Although genomic data provides a significant amount of information regarding the molecular machinery of life cycles and cellular processes, details of gene expression and gene function are reflected more so by the presence (or absence) of ribonucleic acid (RNA) and proteins.
Consequently, modern studies of systems-biology depend on four pivotal “omics” approaches: genomics for studying deoxyribonucleic acid (DNA), transcriptomics for studying RNA, proteomics for studying proteins, and metabolomics for studying metabolites or small molecules.
Rost9 | Shutterstock
Metaproteomics was originally defined as exhaustive characterization of the complete protein aggregates found in environmental microbiota at a certain point in time.
By applying metaproteomics to a wide array of microbial consortia during the past decade, researchers have gained an insight into the key functional traits of different environmental microorganisms.
Background and rationale of metaproteomics
Structure and function of microbial community
The analysis of metaproteome datasets provides information about the structure, function, and dynamics of microbial communities, which is crucial for improved understanding of microbial recruiting, nutrient resource competition, metabolic activity, and defense systems distribution across the community.
Initial successes with microbial isolates resulted in an increased interest to extend and adapt the methodology for more complex samples. This information is paramount for characterizing host/microbe interactions, such as bacterial/human interfaces (with the eminent example of the human gut microflora).
Prerequisites for analysis
Technological prerequisites for proteomic analyses include the capacity to deal with complex mixtures, high-throughput processing, broad dynamic range, very sensitive protein/peptide detection, precise mass measurements, and propensity to structurally distinguish peptide sequences. Mass spectrometry has become the dominant platform for basically all proteomic measurements.
Experimental approach for complex samples
Proteomic analyses and measurements are done using several approaches based on mass spectrometry – all of which focus on the unequivocal identification of the assortment of proteins or peptides present in a given sample.

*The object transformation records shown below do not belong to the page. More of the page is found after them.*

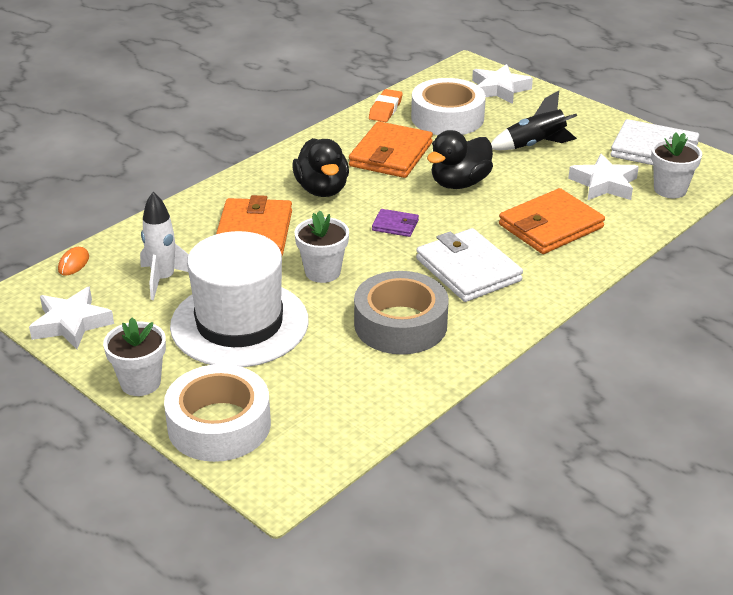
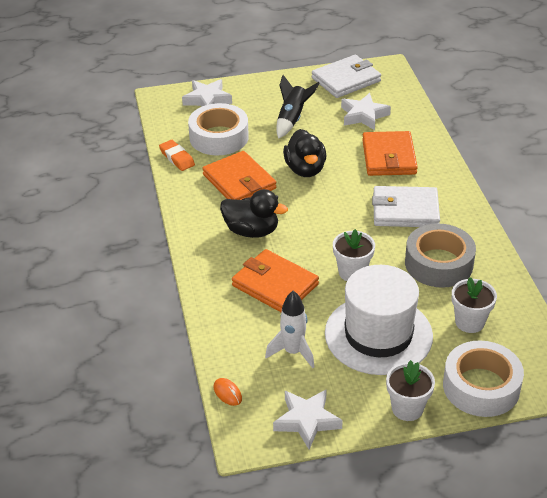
camera: 55 degrees left, 5 degrees up
(395, 225) = (327, 218): purple wallet -> none
(670, 189) = (393, 96): white flower pot -> white flower pot (469, 322)

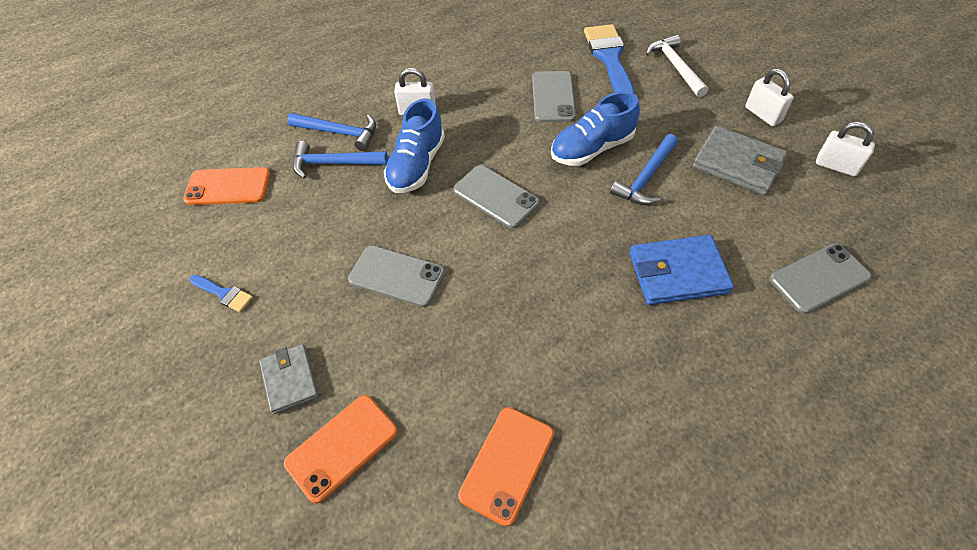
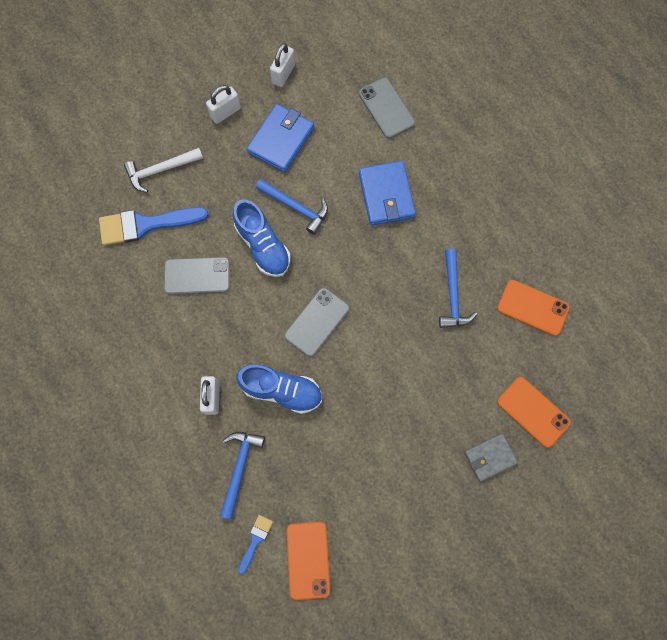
camera: 95 degrees left, 20 degrees up
(224, 294) = (421, 529): blue brush -> blue brush (255, 540)
(334, 163) = (279, 465): blue hammer -> blue hammer (452, 295)
(397, 276) = (398, 393): grey phone -> none
(737, 164) = (281, 140): grey wallet -> blue wallet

Successful metaproteome measurement hinges on three elements: efficient extraction of proteins from an environmental sample, separation of proteins or peptides prior to their detection, and finally, high-throughput clear-cut identification of proteins and peptides. Two factors are necessary for any extensive proteome analysis: effective separation of peptides/proteins, followed by unequivocal detection.
There are two fundamental types of proteomic measurement strategies that combine liquid chromatography with mass spectrometry: top-down and bottom-up.
The top-down protocol is conceptually simple: whole proteins are separated by means of liquid chromatography (exploiting charge and/or hydrophobicity), and then directly analyzed directly by (tandem) mass spectrometry. Conversely, bottom-up (or shotgun) proteomics interrogates the samples with additional processing and analysis steps that vastly expand the potential for deep proteomic measurements.
The shotgun technique first uses trypsin to digest proteins to peptides, followed by chromatographic separation and subsequent analysis by mass spectrometry or tandem mass spectrometry. The resulting fragmentation generates a type of barcode that uniquely characterizes a peptide.
The true power of bottom-up approach in metaproteomics is evidenced by both cultured and uncultured microbial isolates, and in more recently, by complex studies of environmental microbial communities that have established metagenomes.
The role of bioinformatics
The caliber of metaproteomic data is intricately linked to the quality of the analysis. Hence, employing high-throughput and multidimensional measurements needed in proteomic research clearly requires robust and often novel bioinformatic approaches for converting raw spectral data in peptide sequence details, identifying the proteins corresponding to each peptide spectrum.
A predicted protein database built from metagenomic information is indispensable for proper assignment of peptide sequence data (as inferred from mass spectrometry-derived fragmentation patterns) to the corresponding proteins.
De novo algorithms (also known as de novo sequencing) may also be used to ascertain the sequence of a certain peptide directly from the information supplied in its tandem mass spectra.
The field of metaproteome bioinformatics is composed of an array of computation operations, such as protein database inquiry and raw mass spectra filtering, data mining, graphical representation and data mining.
As microbes are overwhelmingly present on earth (but often ignored as a result of their microscopic size), metaproteomics has great potential to unravel the information of microbial ecosystems in humans and different ecological niches.